High protein. Kibble? Raw? Vet Neil McIntosh gives some sound advice
I’m often asked by owners of gundog breeds what they should be feeding their dogs. They want to know all about the healthiest diet for working dogs.
Here are some of the questions I’m asked and here’s what I say.
Are all brown kibble diets bad?
You simply cannot lump all dry diets into one and discuss them in this way. Some are poor quality but many are not. I’ve read the websites that do this, most of which then go on to recommend feeding raw (and also sell raw). They frequently mention that ultra-heating ingredients is bad (though no scientific evidence is offered) but neglect to point out that heat can be used to kill salmonella, campylobacter and even anthrax spores. The irony is that many of the diets that are then promoted often have to be recalled due to contamination. Kibble diets are also blamed for obesity (actually caused by owners feeding their animals too much food and not exercising them enough), orthopaedic problems (which have genetic, obesity and age involvements), mammary tumours (no evidence), diarrhoea (no evidence) and a reduction in lifespan (which is utter nonsense).
Kibble diets are safe and can cater for different lifestyles and stages. Everything in moderation.
Are grain-free diets healthier?
No. Some like to believe that dogs are true carnivores, being wolves at heart and in bowel, but over time they have developed more omnivorous tastes and digestive capabilities, so can consume and thrive on a variety of foods, including fruits, vegetables, herbs, grains, meats, poultry and fish. Indeed, in the USA, grain-free and other ‘boutique diets’ have been associated with a higher-than-expected incidence of cardiomyopathy. Some individuals may be intolerant to certain grains. I am allergic to mussels, for example, but that doesn’t mean no one else should eat them.

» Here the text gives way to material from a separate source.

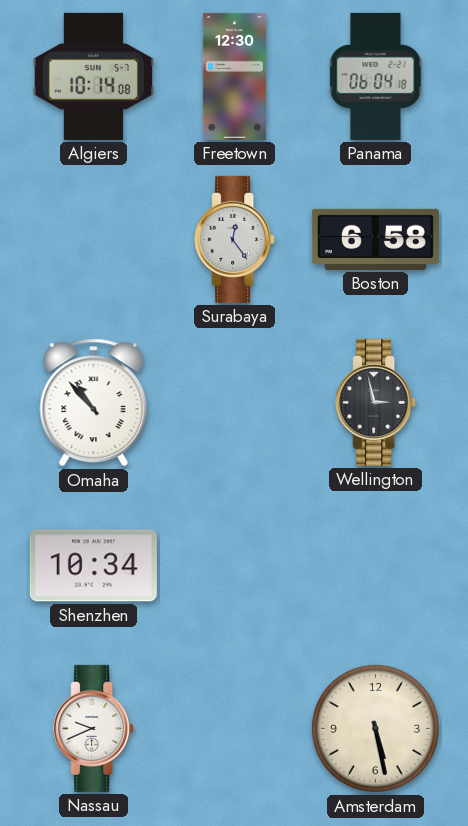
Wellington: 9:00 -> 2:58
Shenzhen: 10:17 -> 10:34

Does a commercial diet for working dogs need to be supplemented?
No. Most commercial diets are carefully balanced to provide the correct calories, nutrients, vitamins and minerals appropriate to the age/stage of the dog. Adding supplements, whether they be raw eggs (which contain a trypsin inhibitor, so prevent the digestion of protein) or vegetables will only cause some sort of imbalance. Naturally, feeding small amounts of sensible things as training aids is unlikely to be significant but beware the ridiculous fad for adding all sorts of unproven (but lucrative) additives. So many companies are competing for your money that it is easy to see why the internet is being exploited with claim and counterclaim. The proof of the pudding is in the eating – along with the quality of poo, skeletal density, longevity, reproductive performance, skin, coat condition, dental decay and so on.
Do working dogs need high protein diets?
No, they don’t. They need adequate levels of protein that is digestible and contains the correct level of bioavailable amino acids. Excess protein (the protein that is left after muscle repair, for example) is either burned for energy or stored as fat. Either way, the waste has to be disposed of by the kidneys and that is wasteful and potentially damaging. Most authorities advise that adult dogs need an 18% protein diet, while puppies and nursing mothers require 22.5%, but this is confusing for owners because it relies on a ‘dry matter’ calculation and not ‘as fed’. Furthermore, the quality of protein is measured by its biological value (BV), with egg being the standard at 100, with other foods measured against it. Chicken is about 80, wheat 45 and gelatin comes in at a lowly 0. That’s right: zero. It looks good but it is junk. Thus, a 20% protein diet based on chicken meat contains more protein than a 30% protein diet containing wheat. And it is worth noting that if you had a 15kg Labrador puppy, you would need to feed it 95kg of beef daily to meet its calcium requirements as part of a balanced diet. Yes, you read that correctly. By the way, raw chicken wings are a great snack for your working dog.
Is fat bad for dogs?
You can’t, on the one hand, argue that we should feed working dogs raw food (a BARF diet) , because that is what dogs in the wild do, then claim that they never eat fat. Certainly, feeding a great excess of fat can lead to obesity and diarrhoea, and some dogs that suffer from recurrent pancreatitis can be sensitive to it. Fat is, however, required for energy, for the proper absorption of fat-soluble vitamins (A, D, E and K) and as a source of the essential fatty acids, Omega 3 and 6, neither of which can be synthesised in the body. A deficiency of these polyunsaturated fatty acids can result in a dry, scaly skin, delayed wound healing and poor reproductive performance.